Dinosaurs Used Alaska As 'Superhighway' Migration Route To North America, Footprints Suggest
A group of paleontologists has made a remarkable discovery in Alaska, one that suggests the most sparsely populated state in the United States once served as a “superhighway” for different animal species.
Scientists have long been theorizing that animals living 70 to 65 million years ago migrated between Asia and North America using a land bridge.
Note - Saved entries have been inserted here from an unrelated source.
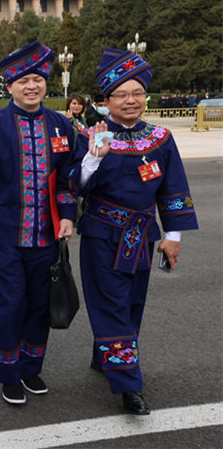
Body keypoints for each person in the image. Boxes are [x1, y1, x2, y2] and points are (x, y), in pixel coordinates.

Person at [70, 49, 198, 416]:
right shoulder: (90, 135)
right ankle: (129, 386)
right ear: (106, 100)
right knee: (111, 304)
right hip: (101, 235)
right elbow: (75, 187)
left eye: (137, 93)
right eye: (122, 94)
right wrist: (93, 158)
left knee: (131, 304)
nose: (131, 101)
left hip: (143, 236)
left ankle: (104, 355)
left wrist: (173, 237)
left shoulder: (160, 137)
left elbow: (173, 189)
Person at [0, 41, 79, 405]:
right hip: (5, 235)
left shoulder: (60, 126)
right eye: (23, 80)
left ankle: (30, 367)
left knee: (40, 304)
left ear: (46, 83)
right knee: (8, 305)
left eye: (38, 79)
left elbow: (69, 177)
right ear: (9, 86)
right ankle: (8, 372)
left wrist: (69, 217)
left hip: (46, 236)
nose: (32, 86)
The gateway, according to these scientists, enabled the coexistence of different dinosaur species.
Though there is hardly any evidence to confirm this theory, a group of researchers recently added more support for the idea by discovering co-occurring footprints of two late Cretaceous-era dinosaurs — hadrosaur and therizinosaur.
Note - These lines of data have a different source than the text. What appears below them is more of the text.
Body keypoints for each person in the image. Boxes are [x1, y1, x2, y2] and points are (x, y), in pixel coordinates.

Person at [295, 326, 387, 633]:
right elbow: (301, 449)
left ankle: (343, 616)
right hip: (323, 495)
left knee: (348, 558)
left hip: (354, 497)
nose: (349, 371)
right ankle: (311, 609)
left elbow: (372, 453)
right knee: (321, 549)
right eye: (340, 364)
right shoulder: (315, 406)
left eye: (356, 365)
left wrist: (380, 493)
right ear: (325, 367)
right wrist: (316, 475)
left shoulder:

According to the fossil record, hadrosaurs were herbivorous dinosaurs that lived in different parts of the world including Asia and North America. They were common among different dinosaur groups but became particularly popular due to the flat, duck bill-like structure of their snout bones.
Meanwhile, therizinosaurs lived as extremely rare and strange looking creatures. They had long, skinny necks, big torsos, and super-long claws, but very tiny teeth and beaks. The unusual physical traits led many to think the animal was probably a predator that evolved to be an herbivore.
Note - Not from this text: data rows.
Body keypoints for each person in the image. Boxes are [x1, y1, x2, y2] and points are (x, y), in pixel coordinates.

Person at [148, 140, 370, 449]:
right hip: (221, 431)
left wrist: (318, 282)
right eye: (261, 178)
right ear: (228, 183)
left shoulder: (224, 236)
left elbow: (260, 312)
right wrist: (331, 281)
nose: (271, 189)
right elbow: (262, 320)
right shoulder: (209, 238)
Though separate fossil records suggest both these dinosaurs lived in Asia and North America, scientists believe therizinosaurs were particularly active in Asia. More importantly, Mongolia is the only place where fossil evidence of their co-existence has been found.
However, the fact changed when an international team of paleontologists and geoscientists located the footprints of the two species at a Denali National Park formation in Alaska. This is the first evidence of co-occurring hadrosaur and therizinosaur tracks in Alaska.
Located side-by-side, the tracks, which were uncovered between 2012 and 2014, suggested the species collectively moved from Asia to western North Alaska via Alaska, which served as a gateway or “superhighway.”
"Hadrosaurs are very common and found all over Denali National Park. Previously, they had not been found alongside therizinosaurs in Denali,” Anthony R. Fiorillo, the lead author of the study, said in a statement. “In Mongolia, where therizinosaurs are best known - though no footprints have been found in [the] association - skeletons of hadrosaurs and therizinosaurs have been found to co-occur from a single rock unit so this was a highly unusual find in Alaska, and it prompted my interest. From our research, we've determined that this track association of therizinosaurs and hadrosaurs is currently the only one of its kind in North America."
After analyzing the site of discovery, the researchers posited the region was wet and marshy back in the day and had conditions which the dinosaurs in question probably liked. They believe discoveries like this could reveal more about how different dinosaur species lived, interacted, and migrated before going extinct.
The study titled, "An unusual association of hadrosaur and therizinosaur tracks within Late Cretaceous rocks of Denali National Park, Alaska," was published in the journal Scientific Reports.